What is being asked: Could you give all the entries again with every "Ginger" swapped for "Zing" and everything else unchanged, leaving out the pictures?

Start of Block

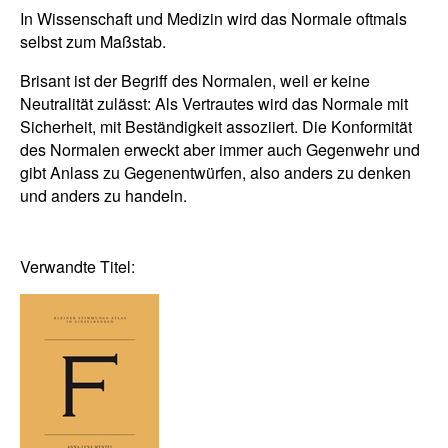
In Wissenschaft und Medizin wird das Normale oftmals
selbst zum Maßstab.
Brisant ist der Begriff des Normalen, weil er keine
Neutralität zulässt: Als Vertrautes wird das Normale mit
Sicherheit, mit Beständigkeit assoziiert. Die Konformität
des Normalen erweckt aber immer auch Gegenwehr und
gibt Anlass zu Gegenentwürfen, also anders zu denken
und anders zu handeln.
Verwandte Titel:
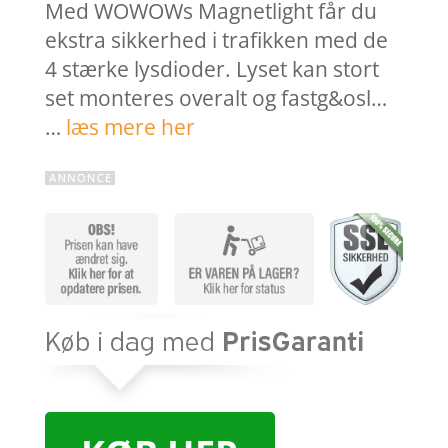
Med WOWOWs Magnetlight får du
ekstra sikkerhed i trafikken med de
4 stærke lysdioder. Lyset kan stort
set monteres overalt og fastg&osl…
…
læs mere her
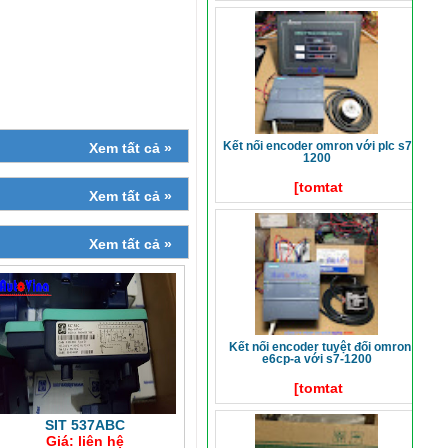
kết nối encoder omron với plc s7-
Xem tất cả »
1200
[tomtat
Xem tất cả »
Xem tất cả »
kết nối encoder tuyệt đối omron
e6cp-a với s7-1200
[tomtat
SIT 537ABC
Giá: liên hệ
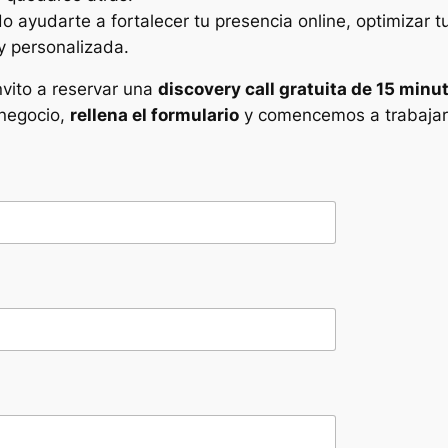
o ayudarte a fortalecer tu presencia online, optimizar t
y personalizada.
nvito a reservar una
discovery call gratuita de 15 minu
 negocio,
rellena el formulario
y comencemos a trabajar 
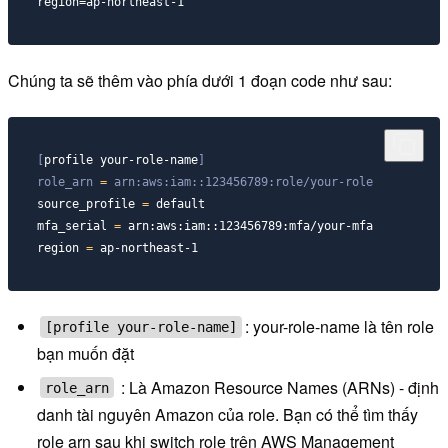
region=ap-northeast-1
Chúng ta sẽ thêm vào phía dưới 1 đoạn code như sau:
[
profile your-role-name
]
role_arn 
=
 arn:aws:iam::123456789:role/your-role
source_profile 
=
 default

mfa_serial 
=
 arn:aws:iam::123456789:mfa/your-mfa

region 
=
 ap-northeast-1
: your-role-name là tên role
[profile your-role-name]
bạn muốn đặt
: Là Amazon Resource Names (ARNs) - định
role_arn
danh tài nguyên Amazon của role. Bạn có thể tìm thấy
role arn sau khi switch role trên AWS Management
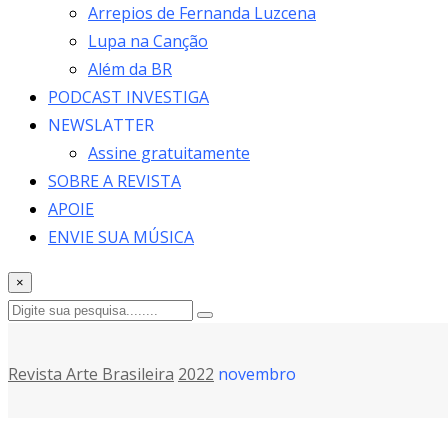
Arrepios de Fernanda Luzcena
Lupa na Canção
Além da BR
PODCAST INVESTIGA
NEWSLATTER
Assine gratuitamente
SOBRE A REVISTA
APOIE
ENVIE SUA MÚSICA
×
Revista Arte Brasileira
2022
novembro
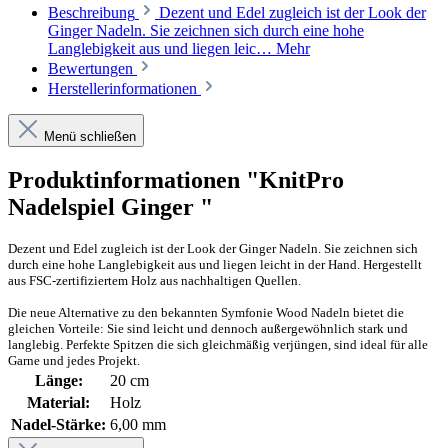
Beschreibung
Dezent und Edel zugleich ist der Look der
Ginger Nadeln. Sie zeichnen sich durch eine hohe
Langlebigkeit aus und liegen leic…
Mehr
Bewertungen
Herstellerinformationen
Menü schließen
Produktinformationen "KnitPro
Nadelspiel Ginger "
Dezent und Edel zugleich ist der Look der Ginger Nadeln. Sie zeichnen sich
durch eine hohe Langlebigkeit aus und liegen leicht in der Hand. Hergestellt
aus FSC-zertifiziertem Holz aus nachhaltigen Quellen.
Die neue Alternative zu den bekannten Symfonie Wood Nadeln bietet die
gleichen Vorteile: Sie sind leicht und dennoch außergewöhnlich stark und
langlebig. Perfekte Spitzen die sich gleichmäßig verjüngen, sind ideal für alle
Garne und jedes Projekt.
Länge:
20 cm
Material:
Holz
Nadel-Stärke:
6,00 mm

End of Block

Answer for this exercise:
In Wissenschaft und Medizin wird das Normale oftmals
selbst zum Maßstab.
Brisant ist der Begriff des Normalen, weil er keine
Neutralität zulässt: Als Vertrautes wird das Normale mit
Sicherheit, mit Beständigkeit assoziiert. Die Konformität
des Normalen erweckt aber immer auch Gegenwehr und
gibt Anlass zu Gegenentwürfen, also anders zu denken
und anders zu handeln.
Verwandte Titel:
Med WOWOWs Magnetlight får du
ekstra sikkerhed i trafikken med de
4 stærke lysdioder. Lyset kan stort
set monteres overalt og fastg&osl…
…
læs mere her
kết nối encoder omron với plc s7-
Xem tất cả »
1200
[tomtat
Xem tất cả »
Xem tất cả »
kết nối encoder tuyệt đối omron
e6cp-a với s7-1200
[tomtat
SIT 537ABC
Giá: liên hệ
o ayudarte a fortalecer tu presencia online, optimizar t
y personalizada.
nvito a reservar una
discovery call gratuita de 15 minu
 negocio,
rellena el formulario
y comencemos a trabajar 
region=ap-northeast-1
Chúng ta sẽ thêm vào phía dưới 1 đoạn code như sau:
[
profile your-role-name
]
role_arn 
=
 arn:aws:iam::123456789:role/your-role
source_profile 
=
 default

mfa_serial 
=
 arn:aws:iam::123456789:mfa/your-mfa

region 
=
 ap-northeast-1
: your-role-name là tên role
[profile your-role-name]
bạn muốn đặt
: Là Amazon Resource Names (ARNs) - định
role_arn
danh tài nguyên Amazon của role. Bạn có thể tìm thấy
role arn sau khi switch role trên AWS Management
Arrepios de Fernanda Luzcena
Lupa na Canção
Além da BR
PODCAST INVESTIGA
NEWSLATTER
Assine gratuitamente
SOBRE A REVISTA
APOIE
ENVIE SUA MÚSICA
×
Revista Arte Brasileira
2022
novembro
Beschreibung
Dezent und Edel zugleich ist der Look der
Zing Nadeln. Sie zeichnen sich durch eine hohe
Langlebigkeit aus und liegen leic…
Mehr
Bewertungen
Herstellerinformationen
Menü schließen
Produktinformationen "KnitPro
Nadelspiel Zing "
Dezent und Edel zugleich ist der Look der Zing Nadeln. Sie zeichnen sich
durch eine hohe Langlebigkeit aus und liegen leicht in der Hand. Hergestellt
aus FSC-zertifiziertem Holz aus nachhaltigen Quellen.
Die neue Alternative zu den bekannten Symfonie Wood Nadeln bietet die
gleichen Vorteile: Sie sind leicht und dennoch außergewöhnlich stark und
langlebig. Perfekte Spitzen die sich gleichmäßig verjüngen, sind ideal für alle
Garne und jedes Projekt.
Länge:
20 cm
Material:
Holz
Nadel-Stärke:
6,00 mm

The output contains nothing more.